Activity: Filter the entries and keep only the lines where the string "Budgetary" appears.

+++ Records provided

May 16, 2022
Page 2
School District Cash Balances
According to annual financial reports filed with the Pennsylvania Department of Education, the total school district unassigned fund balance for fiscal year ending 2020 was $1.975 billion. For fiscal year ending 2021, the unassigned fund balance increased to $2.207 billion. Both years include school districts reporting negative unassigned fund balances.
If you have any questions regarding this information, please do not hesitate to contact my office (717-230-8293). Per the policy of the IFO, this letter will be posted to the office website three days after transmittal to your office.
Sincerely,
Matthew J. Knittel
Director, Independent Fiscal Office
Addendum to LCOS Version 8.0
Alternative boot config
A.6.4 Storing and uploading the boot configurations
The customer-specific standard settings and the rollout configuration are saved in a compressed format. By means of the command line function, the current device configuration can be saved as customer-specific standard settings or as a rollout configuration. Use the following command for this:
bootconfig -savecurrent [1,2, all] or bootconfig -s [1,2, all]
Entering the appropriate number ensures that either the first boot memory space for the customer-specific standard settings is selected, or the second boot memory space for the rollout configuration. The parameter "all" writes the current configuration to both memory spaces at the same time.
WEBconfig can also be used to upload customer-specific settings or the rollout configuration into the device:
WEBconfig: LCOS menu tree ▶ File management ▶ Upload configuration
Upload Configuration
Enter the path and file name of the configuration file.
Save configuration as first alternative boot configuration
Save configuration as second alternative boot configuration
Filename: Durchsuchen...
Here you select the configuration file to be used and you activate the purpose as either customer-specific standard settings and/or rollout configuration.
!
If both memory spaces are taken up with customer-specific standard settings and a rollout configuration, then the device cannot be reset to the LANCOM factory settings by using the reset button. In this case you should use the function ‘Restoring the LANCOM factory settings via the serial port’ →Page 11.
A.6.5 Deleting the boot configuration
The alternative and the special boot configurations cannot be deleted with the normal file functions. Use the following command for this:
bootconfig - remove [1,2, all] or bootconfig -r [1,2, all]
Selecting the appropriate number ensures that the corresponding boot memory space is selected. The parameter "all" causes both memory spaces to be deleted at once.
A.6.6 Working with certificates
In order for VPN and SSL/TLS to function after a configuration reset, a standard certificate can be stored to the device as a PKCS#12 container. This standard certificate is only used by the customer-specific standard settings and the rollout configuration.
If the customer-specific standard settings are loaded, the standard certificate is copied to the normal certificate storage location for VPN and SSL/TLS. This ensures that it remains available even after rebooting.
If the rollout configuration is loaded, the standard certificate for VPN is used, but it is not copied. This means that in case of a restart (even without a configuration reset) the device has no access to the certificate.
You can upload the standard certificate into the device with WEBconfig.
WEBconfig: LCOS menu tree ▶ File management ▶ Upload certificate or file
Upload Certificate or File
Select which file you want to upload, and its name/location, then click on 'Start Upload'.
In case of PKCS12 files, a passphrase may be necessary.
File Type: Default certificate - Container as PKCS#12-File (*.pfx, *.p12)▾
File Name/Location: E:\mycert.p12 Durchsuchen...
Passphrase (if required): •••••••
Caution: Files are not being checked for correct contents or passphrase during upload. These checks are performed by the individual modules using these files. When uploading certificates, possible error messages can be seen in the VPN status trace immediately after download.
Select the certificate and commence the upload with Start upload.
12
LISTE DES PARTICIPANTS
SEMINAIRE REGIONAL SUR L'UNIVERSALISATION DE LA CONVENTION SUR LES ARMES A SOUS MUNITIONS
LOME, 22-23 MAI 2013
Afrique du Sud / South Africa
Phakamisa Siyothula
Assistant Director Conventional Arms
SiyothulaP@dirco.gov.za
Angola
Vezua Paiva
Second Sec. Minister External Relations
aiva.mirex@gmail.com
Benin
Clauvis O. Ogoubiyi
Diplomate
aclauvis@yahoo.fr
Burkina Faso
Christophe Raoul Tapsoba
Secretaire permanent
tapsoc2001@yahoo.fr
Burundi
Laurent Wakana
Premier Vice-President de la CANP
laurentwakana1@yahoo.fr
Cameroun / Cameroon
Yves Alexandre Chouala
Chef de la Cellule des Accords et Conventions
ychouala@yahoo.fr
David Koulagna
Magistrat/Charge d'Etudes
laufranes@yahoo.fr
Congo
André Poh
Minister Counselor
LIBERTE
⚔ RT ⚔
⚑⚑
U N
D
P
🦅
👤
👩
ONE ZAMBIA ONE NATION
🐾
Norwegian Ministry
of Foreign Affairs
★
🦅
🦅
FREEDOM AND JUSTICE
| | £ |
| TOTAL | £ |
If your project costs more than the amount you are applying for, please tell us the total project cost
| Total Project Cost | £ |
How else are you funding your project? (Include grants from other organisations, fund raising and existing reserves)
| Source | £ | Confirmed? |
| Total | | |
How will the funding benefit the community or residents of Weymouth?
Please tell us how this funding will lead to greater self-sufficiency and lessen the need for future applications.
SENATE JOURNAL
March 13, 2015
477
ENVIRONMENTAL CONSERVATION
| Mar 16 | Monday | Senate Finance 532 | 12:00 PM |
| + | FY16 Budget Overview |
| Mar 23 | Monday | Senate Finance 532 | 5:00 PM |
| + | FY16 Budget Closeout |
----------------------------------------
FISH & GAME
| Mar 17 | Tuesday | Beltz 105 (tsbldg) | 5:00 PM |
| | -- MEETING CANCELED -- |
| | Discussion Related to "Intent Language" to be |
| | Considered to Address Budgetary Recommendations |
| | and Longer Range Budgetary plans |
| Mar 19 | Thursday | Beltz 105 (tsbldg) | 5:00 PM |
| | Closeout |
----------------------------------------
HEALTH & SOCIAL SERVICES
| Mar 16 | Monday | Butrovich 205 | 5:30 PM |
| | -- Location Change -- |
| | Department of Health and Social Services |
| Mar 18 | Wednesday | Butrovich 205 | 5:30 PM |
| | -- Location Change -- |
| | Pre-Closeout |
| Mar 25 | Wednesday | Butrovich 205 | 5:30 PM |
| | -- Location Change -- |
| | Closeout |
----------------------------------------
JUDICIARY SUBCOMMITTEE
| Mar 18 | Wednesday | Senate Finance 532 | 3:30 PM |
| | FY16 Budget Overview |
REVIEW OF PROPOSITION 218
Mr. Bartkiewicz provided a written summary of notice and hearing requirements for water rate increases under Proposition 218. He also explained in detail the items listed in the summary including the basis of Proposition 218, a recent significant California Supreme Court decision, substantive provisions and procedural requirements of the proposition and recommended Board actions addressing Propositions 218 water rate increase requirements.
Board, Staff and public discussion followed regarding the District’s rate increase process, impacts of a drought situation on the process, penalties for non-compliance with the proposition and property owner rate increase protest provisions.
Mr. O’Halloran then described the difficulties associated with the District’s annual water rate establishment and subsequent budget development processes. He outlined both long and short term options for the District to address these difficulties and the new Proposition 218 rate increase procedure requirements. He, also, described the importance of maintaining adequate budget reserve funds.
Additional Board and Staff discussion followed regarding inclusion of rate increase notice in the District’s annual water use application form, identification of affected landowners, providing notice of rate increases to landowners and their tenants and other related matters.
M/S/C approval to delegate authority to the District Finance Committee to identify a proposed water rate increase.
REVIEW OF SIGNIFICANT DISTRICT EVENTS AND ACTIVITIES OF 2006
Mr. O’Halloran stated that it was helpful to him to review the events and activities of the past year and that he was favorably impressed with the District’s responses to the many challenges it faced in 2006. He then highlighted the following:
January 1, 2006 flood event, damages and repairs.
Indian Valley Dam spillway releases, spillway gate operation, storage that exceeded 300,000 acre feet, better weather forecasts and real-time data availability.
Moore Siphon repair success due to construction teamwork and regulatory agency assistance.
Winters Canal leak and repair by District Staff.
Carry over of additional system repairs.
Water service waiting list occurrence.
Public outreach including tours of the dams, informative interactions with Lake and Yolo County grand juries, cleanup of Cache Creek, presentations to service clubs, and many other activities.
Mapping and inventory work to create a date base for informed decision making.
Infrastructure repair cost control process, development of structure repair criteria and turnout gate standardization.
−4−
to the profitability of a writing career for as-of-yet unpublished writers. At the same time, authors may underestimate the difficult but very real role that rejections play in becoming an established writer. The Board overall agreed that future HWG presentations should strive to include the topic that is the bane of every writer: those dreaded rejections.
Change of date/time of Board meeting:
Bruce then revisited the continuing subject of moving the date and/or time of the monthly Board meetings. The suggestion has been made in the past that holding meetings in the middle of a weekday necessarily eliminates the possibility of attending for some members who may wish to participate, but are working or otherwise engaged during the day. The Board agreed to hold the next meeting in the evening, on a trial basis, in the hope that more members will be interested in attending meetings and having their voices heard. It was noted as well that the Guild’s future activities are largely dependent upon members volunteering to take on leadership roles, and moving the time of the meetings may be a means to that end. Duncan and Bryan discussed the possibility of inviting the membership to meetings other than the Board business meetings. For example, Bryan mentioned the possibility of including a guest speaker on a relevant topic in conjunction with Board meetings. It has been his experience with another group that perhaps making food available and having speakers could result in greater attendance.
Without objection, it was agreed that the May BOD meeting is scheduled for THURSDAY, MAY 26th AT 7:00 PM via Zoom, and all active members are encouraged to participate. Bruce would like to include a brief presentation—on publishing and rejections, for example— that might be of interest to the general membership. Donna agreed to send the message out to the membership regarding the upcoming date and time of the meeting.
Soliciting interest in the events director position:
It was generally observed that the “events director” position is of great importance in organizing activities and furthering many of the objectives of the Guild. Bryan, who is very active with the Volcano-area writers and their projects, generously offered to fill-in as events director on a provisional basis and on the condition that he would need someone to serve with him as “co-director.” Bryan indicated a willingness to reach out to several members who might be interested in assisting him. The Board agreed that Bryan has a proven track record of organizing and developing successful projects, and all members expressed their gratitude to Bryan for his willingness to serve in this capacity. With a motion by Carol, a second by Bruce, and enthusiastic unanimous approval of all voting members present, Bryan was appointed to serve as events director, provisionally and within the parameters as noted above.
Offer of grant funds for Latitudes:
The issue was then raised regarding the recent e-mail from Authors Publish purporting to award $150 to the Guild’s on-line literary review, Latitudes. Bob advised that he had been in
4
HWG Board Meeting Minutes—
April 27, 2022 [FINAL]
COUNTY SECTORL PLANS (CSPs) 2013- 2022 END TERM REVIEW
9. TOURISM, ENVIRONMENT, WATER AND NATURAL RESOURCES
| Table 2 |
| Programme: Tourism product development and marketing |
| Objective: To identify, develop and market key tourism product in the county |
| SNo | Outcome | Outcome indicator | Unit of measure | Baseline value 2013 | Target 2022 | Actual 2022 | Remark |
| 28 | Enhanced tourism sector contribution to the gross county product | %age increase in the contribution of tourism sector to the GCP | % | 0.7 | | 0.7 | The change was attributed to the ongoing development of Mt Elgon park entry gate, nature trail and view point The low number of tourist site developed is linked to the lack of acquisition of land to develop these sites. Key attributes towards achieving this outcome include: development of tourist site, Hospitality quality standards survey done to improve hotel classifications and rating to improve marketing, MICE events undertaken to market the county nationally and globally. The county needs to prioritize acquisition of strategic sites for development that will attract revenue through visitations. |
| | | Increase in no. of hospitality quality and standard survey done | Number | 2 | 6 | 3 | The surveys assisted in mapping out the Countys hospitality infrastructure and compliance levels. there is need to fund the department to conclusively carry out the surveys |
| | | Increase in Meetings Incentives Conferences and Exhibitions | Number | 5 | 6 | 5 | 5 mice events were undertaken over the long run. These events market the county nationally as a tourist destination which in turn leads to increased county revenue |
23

++++++

Finished exercise:
| | Considered to Address Budgetary Recommendations |
| | and Longer Range Budgetary plans |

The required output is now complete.